Below is an article I recently wrote for Helium.com. What decade did you grow up in? Do you get nostalgic when you hear certain tunes on the radio? Does a certain smell trigger a childhood memory?
I'd love to hear your own experiences........Singing the theme to Rainbow Brite whilst cycling down the road on my BMX bike, side ponytail swinging in the breeze, and knowing that when I got home I’d be having something cool to eat for dinner, courtesy of the new, brown, room-sized microwave my Father had just spent a months wages on.
The Eighties even now conjure up images of large shoulder pads, big hair, wacky TV shows and the best music I’ve ever heard. Sound familiar, well of course it does. The eighties were so damn popular that we are now seeing all of these things again, big hair is back with a vengeance and shoulder pads have been making regular appearances on the catwalk. My little sister who is 15 years my junior has hair Joan Collins would have been proud of, but something’s different. Where’s the carefree air of the eighties gone?

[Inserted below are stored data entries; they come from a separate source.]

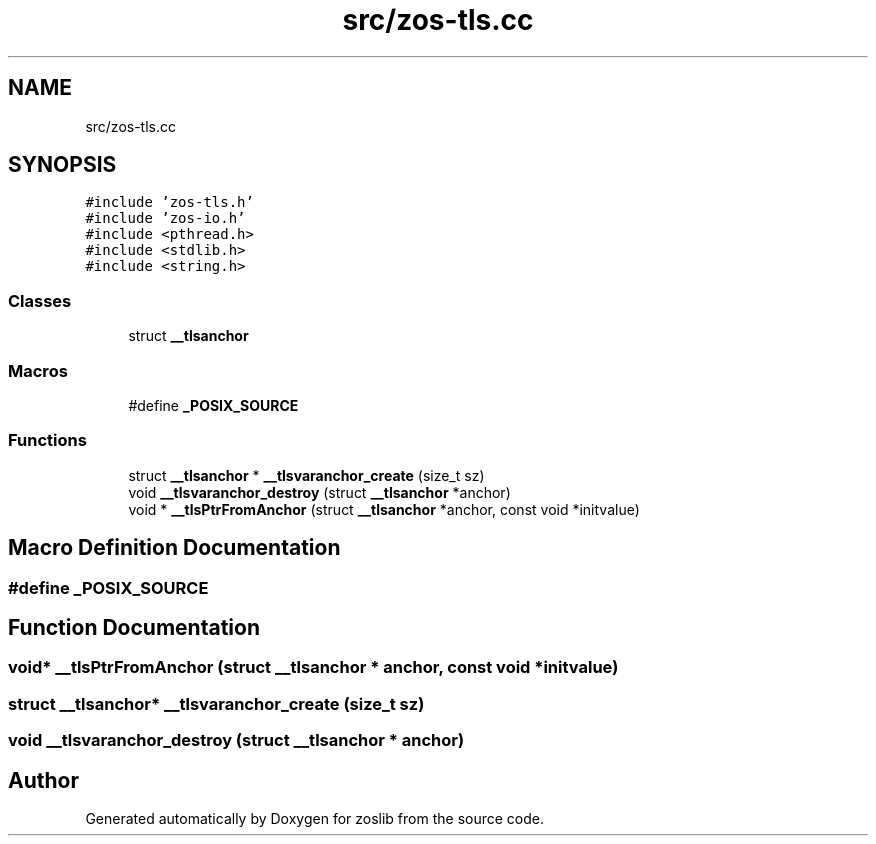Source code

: .TH "src/zos-tls.cc" 3 "Wed May 17 2023" "zoslib" \" -*- nroff -*-
.ad l
.nh
.SH NAME
src/zos-tls.cc
.SH SYNOPSIS
.br
.PP
\fC#include 'zos\-tls\&.h'\fP
.br
\fC#include 'zos\-io\&.h'\fP
.br
\fC#include <pthread\&.h>\fP
.br
\fC#include <stdlib\&.h>\fP
.br
\fC#include <string\&.h>\fP
.br

.SS "Classes"

.in +1c
.ti -1c
.RI "struct \fB__tlsanchor\fP"
.br
.in -1c
.SS "Macros"

.in +1c
.ti -1c
.RI "#define \fB_POSIX_SOURCE\fP"
.br
.in -1c
.SS "Functions"

.in +1c
.ti -1c
.RI "struct \fB__tlsanchor\fP * \fB__tlsvaranchor_create\fP (size_t sz)"
.br
.ti -1c
.RI "void \fB__tlsvaranchor_destroy\fP (struct \fB__tlsanchor\fP *anchor)"
.br
.ti -1c
.RI "void * \fB__tlsPtrFromAnchor\fP (struct \fB__tlsanchor\fP *anchor, const void *initvalue)"
.br
.in -1c
.SH "Macro Definition Documentation"
.PP 
.SS "#define _POSIX_SOURCE"

.SH "Function Documentation"
.PP 
.SS "void* __tlsPtrFromAnchor (struct \fB__tlsanchor\fP * anchor, const void * initvalue)"

.SS "struct \fB__tlsanchor\fP* __tlsvaranchor_create (size_t sz)"

.SS "void __tlsvaranchor_destroy (struct \fB__tlsanchor\fP * anchor)"

.SH "Author"
.PP 
Generated automatically by Doxygen for zoslib from the source code\&.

If like me, you share a deep love of all things eighties, then you’ll understand that unless you were there you’ll never experience anything like it again. It’s all about nostalgia.
Did you dance to wham and eat pop-tarts? I sure did and my little sister does the same now. The difference is though, that now we’re all pretty aware of the fact that none of us are ever going to marry George Michael (No matter how pretty we are) and we’re also painfully aware that the pop-tarts you buy now have none of those lovely additives they did in the eighties.
We used to play ‘computer games’ on our spectrum computer and later on a commodore 64, both of which were loaded on a cassette tape and took at least half and hour to get going. The high pitched loading sound that came from the tape deck still echoes in my brain all these years later. How things have changed. Nintendo wii, playstation, nintendo ds & xBoxes would have all have seemed like space-age nonsense.
Mobile phones were something we did aspire to though. If you had a mobile phone, then you were ‘someone’. You had money and the size of your phone told everybody exactly that. You carried it around in it’s own bag, that now a modern day laptop would fit in. I can only imagine the muscles that were built lifting those huge monstrosities to your ear.
Growing up in the eighties for me was a fun time with friends. Playing out on the street until after the sun went down, with no worries. Front doors open and virtually no traffic on the roads. Long hot summers, ice-pops with so many e numbers that you had a permanently discoloured tongue. Madonna at her best and no sign of Simon Cowell on the box. Grandparents who we thought would be around forever and people in their 30’s who seemed positively ancient.
Was it the eighties though, or was it just growing up?